# Burutu Palm



## bri445

Discussion thread for Burutu Palm. If you would like to add a comment, click the New Reply button


----------



## stan mayes

What were the dates of your trip?
Stan


----------



## Peter (Pat) Baker

I sailed in the Burutu Palm in mid 1956. She was a great ship, fairly new at the time.

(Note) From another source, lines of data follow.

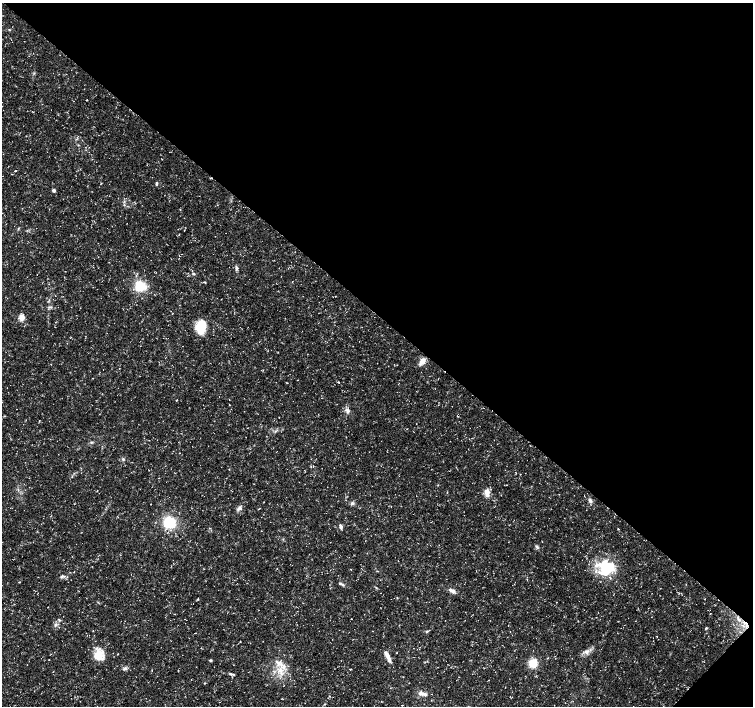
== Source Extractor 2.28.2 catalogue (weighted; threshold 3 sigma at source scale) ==
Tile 8 of 4 x 4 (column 4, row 2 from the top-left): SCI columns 4515-6016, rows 3048-4455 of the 6016 x 6028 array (HDU 1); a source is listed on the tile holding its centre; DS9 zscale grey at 2 x 2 block average (1 PNG px = mean of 2 x 2 image px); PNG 755 x 708 px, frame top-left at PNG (2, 3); no overlay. Shown black and unused: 45% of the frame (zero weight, under 3 of 5 exposures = <1% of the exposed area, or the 3 px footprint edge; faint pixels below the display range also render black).
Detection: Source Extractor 2.28.2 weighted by HDU 2 'WHT'; one run over the whole footprint, this tile lists its part. Background 0.0309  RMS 0.0024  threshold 0.0109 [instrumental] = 3 sigma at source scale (4.5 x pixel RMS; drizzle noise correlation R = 1.50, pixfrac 1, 0.0396/0.0396 arcsec/px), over >= 5 px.
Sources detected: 54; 1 inside a brighter object's white glare — not listed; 3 inside a brighter listed object's ellipse — not listed separately; the other 50 listed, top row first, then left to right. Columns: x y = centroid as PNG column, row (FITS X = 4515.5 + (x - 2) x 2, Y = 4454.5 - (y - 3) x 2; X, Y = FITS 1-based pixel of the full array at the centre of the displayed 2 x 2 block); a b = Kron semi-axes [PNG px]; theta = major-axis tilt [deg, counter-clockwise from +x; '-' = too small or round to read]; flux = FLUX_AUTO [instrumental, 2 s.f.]
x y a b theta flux
9 30 3 2 - 0.41
87 100 2 2 - 0.23
78 145 3 2 - 0.36
157 183 4 3 - 0.79
54 190 4 3 - 1.2
180 209 2 2 - 0.34
184 230 2 2 - 0.21
236 268 4 4 - 1
193 274 5 3 - 0.7
205 282 3 2 - 0.37
140 286 17 13 -31 12
22 317 3 3 - 14
201 326 14 12 51 12
422 361 8 5 55 4.3
229 405 3 2 - 0.23
347 411 7 5 -76 1.9
39 421 3 2 - 0.32
247 428 2 2 - 0.19
179 453 2 2 - 0.17
123 459 4 3 - 0.65
487 492 4 3 - 11
590 501 7 4 -69 1.4
352 503 6 4 24 1.2
151 504 2 2 - 0.2
240 508 5 5 - 1.5
169 522 11 10 - 19
340 526 6 3 -74 1.3
618 529 2 2 - 0.33
537 547 5 4 - 1
607 567 22 14 41 25
61 577 5 4 - 0.91
340 583 5 3 - 0.92
686 584 2 2 - 0.21
452 591 9 4 -27 2.4
55 625 5 4 - 1.2
706 628 4 2 - 0.44
427 631 5 3 - 0.68
587 652 6 5 - 1.9
118 654 2 2 - 0.25
98 655 14 12 -33 8.8
388 657 15 4 -63 3.5
210 660 3 3 - 0.72
533 663 9 8 - 8.5
283 667 9 6 -9 4
125 668 6 4 14 1.4
350 669 3 2 - 0.28
152 670 2 2 - 0.2
230 674 5 3 - 0.9
205 683 3 2 - 0.35
424 694 8 4 -8 2.1
Diffuse or blended objects may show on this block-average render without a row.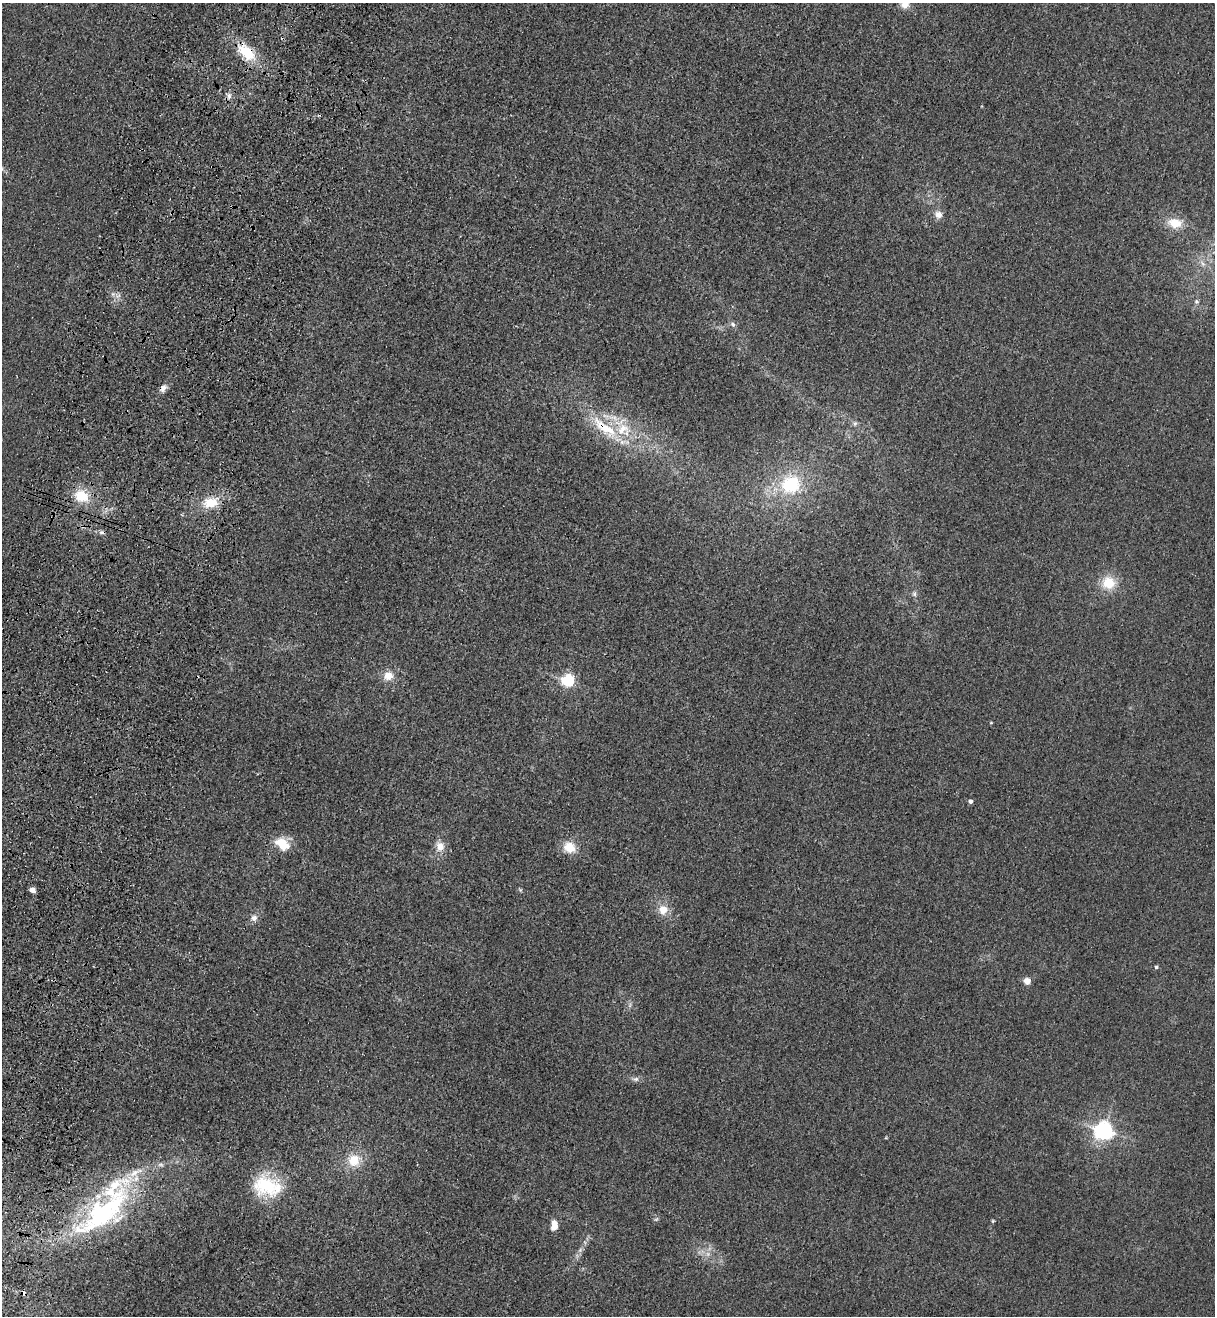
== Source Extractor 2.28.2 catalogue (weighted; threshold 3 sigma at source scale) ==
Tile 7 of 4 x 4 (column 3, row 2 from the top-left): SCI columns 2795-4007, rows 2672-3985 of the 5463 x 5344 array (HDU 1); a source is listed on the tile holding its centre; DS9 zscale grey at full resolution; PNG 1217 x 1318 px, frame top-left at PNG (2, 3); no overlay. Shown black and unused: <1% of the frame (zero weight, under 3 of 4 exposures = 6% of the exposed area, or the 3 px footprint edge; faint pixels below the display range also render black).
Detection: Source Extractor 2.28.2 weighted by HDU 2 'WHT'; one run over the whole footprint, this tile lists its part. Background 0.0139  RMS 0.0055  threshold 0.0247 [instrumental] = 3 sigma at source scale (4.5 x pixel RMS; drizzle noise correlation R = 1.50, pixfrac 1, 0.05/0.05 arcsec/px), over >= 5 px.
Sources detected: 50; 2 too faint to see at this stretch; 1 inside a brighter object's white glare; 2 cosmic-ray / hot-pixel residue — not listed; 7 inside a brighter listed object's ellipse — not listed separately; the other 38 listed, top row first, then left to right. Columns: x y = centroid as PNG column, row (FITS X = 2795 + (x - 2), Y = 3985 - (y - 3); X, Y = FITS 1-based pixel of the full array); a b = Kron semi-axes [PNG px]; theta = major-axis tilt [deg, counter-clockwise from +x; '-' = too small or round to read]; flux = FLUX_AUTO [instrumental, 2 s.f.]
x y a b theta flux
905 4 11 10 - 5.1
246 52 24 13 -42 20
229 96 10 6 84 2.3
938 214 10 9 - 3.7
1175 223 17 11 -11 11
1196 301 7 5 -7 1.1
733 324 9 5 -45 1.6
163 388 10 7 37 3
855 423 8 6 73 1.5
600 425 30 13 -52 17
622 429 21 16 38 16
791 484 28 27 - 35
81 496 18 15 -26 15
211 503 18 12 8 13
1109 583 16 16 - 14
914 594 7 6 - 1.5
388 676 11 10 - 7
568 680 6 5 - 97
991 723 5 3 - 0.49
970 801 4 4 - 2
282 844 19 13 -36 11
440 846 12 10 -76 5.9
569 847 14 12 -26 10
32 890 5 5 - 3.5
520 890 6 4 -59 0.73
663 909 12 11 - 7.1
254 918 10 9 - 3
1156 967 4 4 - 1.1
1027 981 5 4 - 10
630 1005 7 4 72 1.2
636 1079 10 6 6 1.9
1104 1131 7 6 - 290
354 1160 16 16 - 12
267 1186 33 26 -14 33
99 1214 80 45 35 97
656 1219 7 4 44 0.97
993 1221 5 4 - 0.63
554 1225 11 7 -90 6.3
Overlapping masked pixels (flux is a lower limit): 3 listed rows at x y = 246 52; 163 388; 600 425
Isophote crosses this tile's border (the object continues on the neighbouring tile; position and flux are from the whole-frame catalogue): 1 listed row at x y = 905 4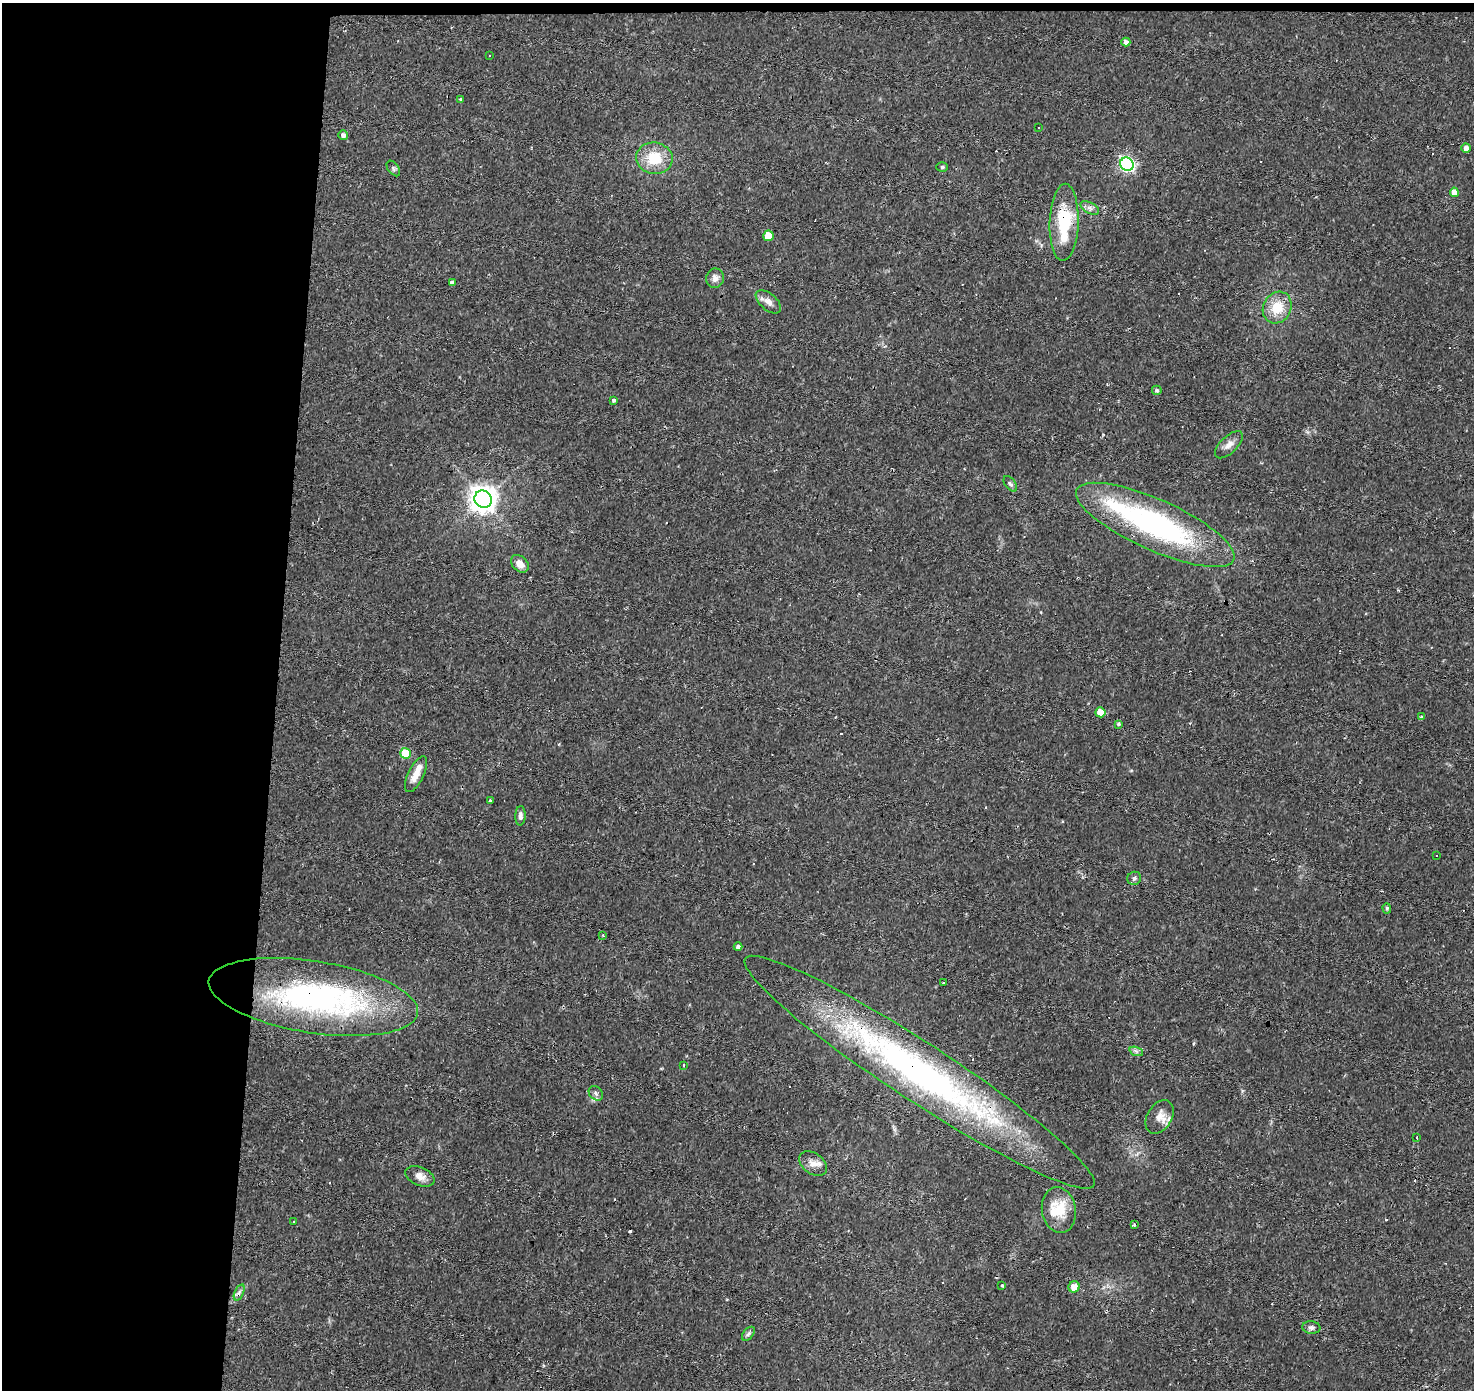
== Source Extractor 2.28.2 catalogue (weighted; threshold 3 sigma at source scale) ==
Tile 1 of 3 x 3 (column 1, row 1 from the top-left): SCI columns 1-1472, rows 3001-4388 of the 4422 x 4663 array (HDU 1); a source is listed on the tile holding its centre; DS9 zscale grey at full resolution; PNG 1476 x 1392 px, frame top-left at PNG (2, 3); each listed source drawn as its Kron ellipse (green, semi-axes under 4 px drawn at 4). Shown black and unused: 19% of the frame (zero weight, under 2 of 3 exposures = <1% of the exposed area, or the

A very good time to be at sea.
Peter (Pat) Baker.


----------



## stan mayes

Hello Pat,
1950s certanly were a good time to be at sea.
I separated from the sea after twenty years on 7th May 1956.
I don't say 'left the sea ',as I continued working on ships as a rigger for another thirty years and making a few 'run' jobs during that time.
I saw many improvements to a seamans life and I think the the 1950s were the best when conditions were definitely improved and also the quality of the ships as companies were replacing their war losses.
Burutu Palm was one of the first ships I worked on as a rigger.Early 1957 the West African trade ships began operations from Tilbury after using the Royals for some years.
Regards
Stan


----------



## Peter (Pat) Baker

Yes Stan, if I remember rightly my first trip, in the Gambia Palm, started in 
KG5. 
I only did two years in Palm Line before joining T&J Harrsisons.
Those two years were great (I was not too fond of West Africa) but the ships and shipmates in Palm Line were first rate.
Cheers Stan,
Pat Baker.


----------